Skip to main content

High Availability, Scaling & Reliability Engineering

SECTION 1 — HIGH AVAILABILITY (HA) MINDSET

High availability doesn’t mean “system never goes down.”

It means:

“The system continues to operate well enough even when parts of it are broken.”

Availability is usually expressed as “nines”:

  • 99% → ~3.65 days/year downtime

  • 99.9% → ~8.76 hours/year

  • 99.99% → ~52.6 minutes/year

  • 99.999% → ~5.26 minutes/year

Higher nines = exponentially more cost + complexity.

Key HA principles:

  • Remove single points of failure (SPOFs)

  • Use redundancy (instances, zones, regions)

  • Design for failure (degraded modes)

  • Detect problems fast (observability)

  • Recover automatically (self-healing patterns)


SECTION 2 — SCALING PATTERNS

1. Vertical vs Horizontal Scaling

Vertical (scale up)

  • More CPU, more RAM on single machine

  • Simple, but limited ceiling

Horizontal (scale out)

  • More machines

  • Needs load balancing, statelessness, coordination

  • Harder, but scales much further

Real-world systems: almost always rely on horizontal scaling.


2. Stateless vs Stateful

Stateless services:

  • no user-specific data stored in memory between requests

  • easy to scale horizontally

  • can be killed/rescheduled freely

Stateful services:

  • keep in-memory state (sessions, in-flight jobs, etc.)

  • harder to scale and relocate

Top-tier engineers aggressively push state to databases, caches, queues, so services can be stateless.


3. Read vs Write Scaling

  • Reads scale via:

    • replicas

    • caching

    • CDNs

    • denormalized views

  • Writes scale via:

    • sharding

    • queues

    • batching

    • careful schema design


4. Common Scaling Breakpoints

You typically need to change architecture when:

  1. Traffic overloads a single DB → introduce read replicas & caching

  2. DB writes saturate → shard or queue writes

  3. Single app instance can’t handle traffic → scale horizontally behind a load balancer

  4. Cron jobs take too long → move to distributed workers

  5. A “God Service” knows too much → split by bounded contexts


SECTION 3 — LOAD BALANCING

Load balancers are traffic routers and safety valves.

ENTRIES:
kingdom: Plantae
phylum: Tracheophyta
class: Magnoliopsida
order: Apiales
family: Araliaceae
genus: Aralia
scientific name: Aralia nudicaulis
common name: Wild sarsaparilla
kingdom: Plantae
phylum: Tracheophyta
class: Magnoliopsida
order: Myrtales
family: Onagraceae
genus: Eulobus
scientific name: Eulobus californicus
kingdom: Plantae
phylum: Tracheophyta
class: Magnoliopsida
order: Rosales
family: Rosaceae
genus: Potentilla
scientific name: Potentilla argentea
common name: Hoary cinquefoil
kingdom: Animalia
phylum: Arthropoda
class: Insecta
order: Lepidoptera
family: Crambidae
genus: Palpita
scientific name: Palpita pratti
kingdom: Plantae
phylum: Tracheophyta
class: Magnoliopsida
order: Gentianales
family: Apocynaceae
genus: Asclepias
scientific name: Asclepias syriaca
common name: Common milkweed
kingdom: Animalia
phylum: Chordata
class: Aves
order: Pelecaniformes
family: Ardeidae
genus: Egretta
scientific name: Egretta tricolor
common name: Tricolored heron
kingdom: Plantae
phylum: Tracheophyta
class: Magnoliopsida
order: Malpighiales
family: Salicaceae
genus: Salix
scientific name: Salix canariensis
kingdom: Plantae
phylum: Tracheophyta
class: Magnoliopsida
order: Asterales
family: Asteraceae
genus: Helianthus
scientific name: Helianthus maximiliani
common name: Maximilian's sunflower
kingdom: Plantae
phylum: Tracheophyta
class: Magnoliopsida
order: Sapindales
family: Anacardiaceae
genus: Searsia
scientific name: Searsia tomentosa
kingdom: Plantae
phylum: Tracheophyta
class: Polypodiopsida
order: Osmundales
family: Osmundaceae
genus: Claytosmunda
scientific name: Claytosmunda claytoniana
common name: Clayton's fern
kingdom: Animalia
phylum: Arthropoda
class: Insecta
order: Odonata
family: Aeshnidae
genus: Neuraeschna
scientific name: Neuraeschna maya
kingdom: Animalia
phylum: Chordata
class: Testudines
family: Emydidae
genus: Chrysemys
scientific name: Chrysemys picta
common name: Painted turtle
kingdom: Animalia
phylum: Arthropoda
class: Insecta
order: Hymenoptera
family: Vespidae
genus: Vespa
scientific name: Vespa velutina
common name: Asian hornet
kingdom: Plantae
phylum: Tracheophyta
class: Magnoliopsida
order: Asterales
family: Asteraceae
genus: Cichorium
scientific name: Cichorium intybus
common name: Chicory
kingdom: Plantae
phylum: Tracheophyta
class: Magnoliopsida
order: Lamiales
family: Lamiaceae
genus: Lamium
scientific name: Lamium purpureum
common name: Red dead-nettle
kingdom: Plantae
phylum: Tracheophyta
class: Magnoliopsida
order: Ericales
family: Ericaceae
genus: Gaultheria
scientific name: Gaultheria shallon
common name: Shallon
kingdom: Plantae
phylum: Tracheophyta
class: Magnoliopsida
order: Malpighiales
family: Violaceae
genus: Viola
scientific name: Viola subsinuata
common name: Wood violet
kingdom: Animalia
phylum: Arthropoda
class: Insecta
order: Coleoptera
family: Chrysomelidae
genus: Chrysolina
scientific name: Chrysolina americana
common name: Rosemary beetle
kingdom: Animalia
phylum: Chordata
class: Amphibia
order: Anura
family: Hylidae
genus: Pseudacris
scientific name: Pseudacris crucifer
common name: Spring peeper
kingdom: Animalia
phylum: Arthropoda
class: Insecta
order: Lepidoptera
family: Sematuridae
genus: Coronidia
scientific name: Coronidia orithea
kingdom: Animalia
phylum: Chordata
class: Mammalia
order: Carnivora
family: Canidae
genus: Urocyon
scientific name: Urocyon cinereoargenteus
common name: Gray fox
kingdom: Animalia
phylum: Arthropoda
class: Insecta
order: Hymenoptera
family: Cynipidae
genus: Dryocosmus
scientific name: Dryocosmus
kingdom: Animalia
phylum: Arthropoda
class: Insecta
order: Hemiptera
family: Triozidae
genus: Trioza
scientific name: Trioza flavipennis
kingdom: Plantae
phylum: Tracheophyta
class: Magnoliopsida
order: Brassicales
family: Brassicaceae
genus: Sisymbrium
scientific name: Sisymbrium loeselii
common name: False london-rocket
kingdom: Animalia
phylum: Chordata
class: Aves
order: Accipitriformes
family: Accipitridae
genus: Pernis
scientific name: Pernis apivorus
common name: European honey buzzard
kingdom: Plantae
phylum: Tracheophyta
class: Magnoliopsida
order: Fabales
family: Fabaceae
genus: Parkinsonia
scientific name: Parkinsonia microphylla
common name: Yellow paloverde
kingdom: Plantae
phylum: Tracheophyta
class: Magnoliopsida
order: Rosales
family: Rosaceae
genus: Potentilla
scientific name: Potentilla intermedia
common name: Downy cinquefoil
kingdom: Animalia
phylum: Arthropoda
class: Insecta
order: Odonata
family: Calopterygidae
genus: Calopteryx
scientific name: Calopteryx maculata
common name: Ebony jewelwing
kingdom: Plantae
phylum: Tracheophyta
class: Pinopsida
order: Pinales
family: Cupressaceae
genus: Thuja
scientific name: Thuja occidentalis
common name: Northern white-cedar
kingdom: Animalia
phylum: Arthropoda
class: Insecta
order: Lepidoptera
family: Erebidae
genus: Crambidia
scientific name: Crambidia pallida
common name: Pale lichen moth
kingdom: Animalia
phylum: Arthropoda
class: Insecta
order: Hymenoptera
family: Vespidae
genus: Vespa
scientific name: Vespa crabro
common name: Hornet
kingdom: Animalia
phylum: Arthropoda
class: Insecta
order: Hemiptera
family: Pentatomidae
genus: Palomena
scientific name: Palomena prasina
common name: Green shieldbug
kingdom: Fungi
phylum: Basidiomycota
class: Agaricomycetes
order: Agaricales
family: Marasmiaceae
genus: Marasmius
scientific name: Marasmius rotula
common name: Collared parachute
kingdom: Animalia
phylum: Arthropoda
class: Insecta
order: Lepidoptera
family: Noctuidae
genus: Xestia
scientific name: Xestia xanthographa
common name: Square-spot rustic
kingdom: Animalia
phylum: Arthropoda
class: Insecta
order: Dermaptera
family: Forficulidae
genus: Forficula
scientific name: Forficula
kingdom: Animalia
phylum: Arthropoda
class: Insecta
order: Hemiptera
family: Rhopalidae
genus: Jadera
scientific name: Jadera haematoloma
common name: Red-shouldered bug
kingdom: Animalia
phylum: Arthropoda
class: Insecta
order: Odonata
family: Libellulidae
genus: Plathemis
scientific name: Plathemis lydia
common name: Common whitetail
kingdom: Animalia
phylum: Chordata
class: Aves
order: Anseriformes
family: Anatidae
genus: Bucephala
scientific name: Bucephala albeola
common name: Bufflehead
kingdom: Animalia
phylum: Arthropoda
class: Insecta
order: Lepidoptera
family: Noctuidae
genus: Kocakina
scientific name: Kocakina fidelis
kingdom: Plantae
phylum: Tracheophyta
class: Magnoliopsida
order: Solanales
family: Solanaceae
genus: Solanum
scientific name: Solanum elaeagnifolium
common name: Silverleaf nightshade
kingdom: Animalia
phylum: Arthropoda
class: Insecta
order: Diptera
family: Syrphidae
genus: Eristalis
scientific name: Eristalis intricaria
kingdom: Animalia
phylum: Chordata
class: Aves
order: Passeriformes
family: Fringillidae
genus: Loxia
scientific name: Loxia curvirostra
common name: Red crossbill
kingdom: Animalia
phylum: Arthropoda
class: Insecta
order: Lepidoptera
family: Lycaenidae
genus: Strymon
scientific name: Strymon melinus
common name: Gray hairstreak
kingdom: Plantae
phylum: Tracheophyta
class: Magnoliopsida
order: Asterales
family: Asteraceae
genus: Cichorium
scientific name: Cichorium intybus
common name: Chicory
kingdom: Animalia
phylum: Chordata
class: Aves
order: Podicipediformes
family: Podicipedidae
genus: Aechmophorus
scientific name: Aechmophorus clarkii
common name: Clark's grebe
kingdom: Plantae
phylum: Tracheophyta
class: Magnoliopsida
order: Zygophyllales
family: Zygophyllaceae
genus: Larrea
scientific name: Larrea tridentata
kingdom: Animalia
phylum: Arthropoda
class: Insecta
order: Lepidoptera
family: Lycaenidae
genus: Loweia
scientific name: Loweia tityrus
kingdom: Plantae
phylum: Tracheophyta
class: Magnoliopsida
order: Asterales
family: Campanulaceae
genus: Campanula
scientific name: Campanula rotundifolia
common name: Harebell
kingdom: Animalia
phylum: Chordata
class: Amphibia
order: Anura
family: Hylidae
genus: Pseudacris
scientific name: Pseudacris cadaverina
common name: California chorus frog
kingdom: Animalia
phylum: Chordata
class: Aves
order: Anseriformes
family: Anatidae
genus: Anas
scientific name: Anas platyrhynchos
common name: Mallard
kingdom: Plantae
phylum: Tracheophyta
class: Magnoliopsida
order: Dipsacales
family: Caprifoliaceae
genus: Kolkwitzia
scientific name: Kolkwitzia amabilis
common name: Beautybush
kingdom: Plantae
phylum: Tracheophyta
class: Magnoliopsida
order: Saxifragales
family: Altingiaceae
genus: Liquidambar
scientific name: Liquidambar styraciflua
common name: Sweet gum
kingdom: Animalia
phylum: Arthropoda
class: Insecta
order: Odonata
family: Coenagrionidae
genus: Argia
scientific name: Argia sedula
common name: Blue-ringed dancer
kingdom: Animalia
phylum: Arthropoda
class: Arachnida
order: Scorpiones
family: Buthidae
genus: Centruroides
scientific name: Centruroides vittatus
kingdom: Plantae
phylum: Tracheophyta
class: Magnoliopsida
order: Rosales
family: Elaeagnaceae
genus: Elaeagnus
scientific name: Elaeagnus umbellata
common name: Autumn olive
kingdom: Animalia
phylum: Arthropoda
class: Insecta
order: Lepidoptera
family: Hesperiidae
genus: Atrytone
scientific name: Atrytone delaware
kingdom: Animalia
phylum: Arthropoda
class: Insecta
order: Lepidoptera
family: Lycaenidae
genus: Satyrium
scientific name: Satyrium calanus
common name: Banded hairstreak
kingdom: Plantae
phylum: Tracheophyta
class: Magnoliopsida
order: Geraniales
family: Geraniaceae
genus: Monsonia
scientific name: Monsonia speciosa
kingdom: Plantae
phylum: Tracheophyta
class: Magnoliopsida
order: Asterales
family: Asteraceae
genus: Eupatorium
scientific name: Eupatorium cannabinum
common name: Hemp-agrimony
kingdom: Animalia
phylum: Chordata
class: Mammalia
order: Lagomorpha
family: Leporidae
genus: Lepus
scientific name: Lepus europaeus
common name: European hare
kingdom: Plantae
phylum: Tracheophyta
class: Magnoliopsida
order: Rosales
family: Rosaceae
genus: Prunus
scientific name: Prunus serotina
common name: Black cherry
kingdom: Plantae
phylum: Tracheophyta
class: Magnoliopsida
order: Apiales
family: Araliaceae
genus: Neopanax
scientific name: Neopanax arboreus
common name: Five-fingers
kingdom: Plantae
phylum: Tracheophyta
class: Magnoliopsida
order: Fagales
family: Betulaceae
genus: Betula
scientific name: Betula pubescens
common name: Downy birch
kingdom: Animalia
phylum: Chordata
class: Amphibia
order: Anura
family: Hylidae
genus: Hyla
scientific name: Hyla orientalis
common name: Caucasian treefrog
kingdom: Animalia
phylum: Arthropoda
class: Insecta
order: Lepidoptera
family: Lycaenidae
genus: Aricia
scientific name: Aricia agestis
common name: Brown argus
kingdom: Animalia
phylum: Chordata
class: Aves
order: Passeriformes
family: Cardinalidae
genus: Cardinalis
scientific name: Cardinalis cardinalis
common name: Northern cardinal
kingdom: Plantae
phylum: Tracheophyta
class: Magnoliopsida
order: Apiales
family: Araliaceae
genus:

WHAT YOU WILL DO:
Repeat the high-availability text word for word, starting at "3. Single app" and ending at "and safety valves.". The entries have nothing to do with the high-availability text.

SOLUTION FOR THIS EXERCISE:
3. Single app instance can’t handle traffic → scale horizontally behind a load balancer

  4. Cron jobs take too long → move to distributed workers

  5. A “God Service” knows too much → split by bounded contexts


SECTION 3 — LOAD BALANCING

Load balancers are traffic routers and safety valves.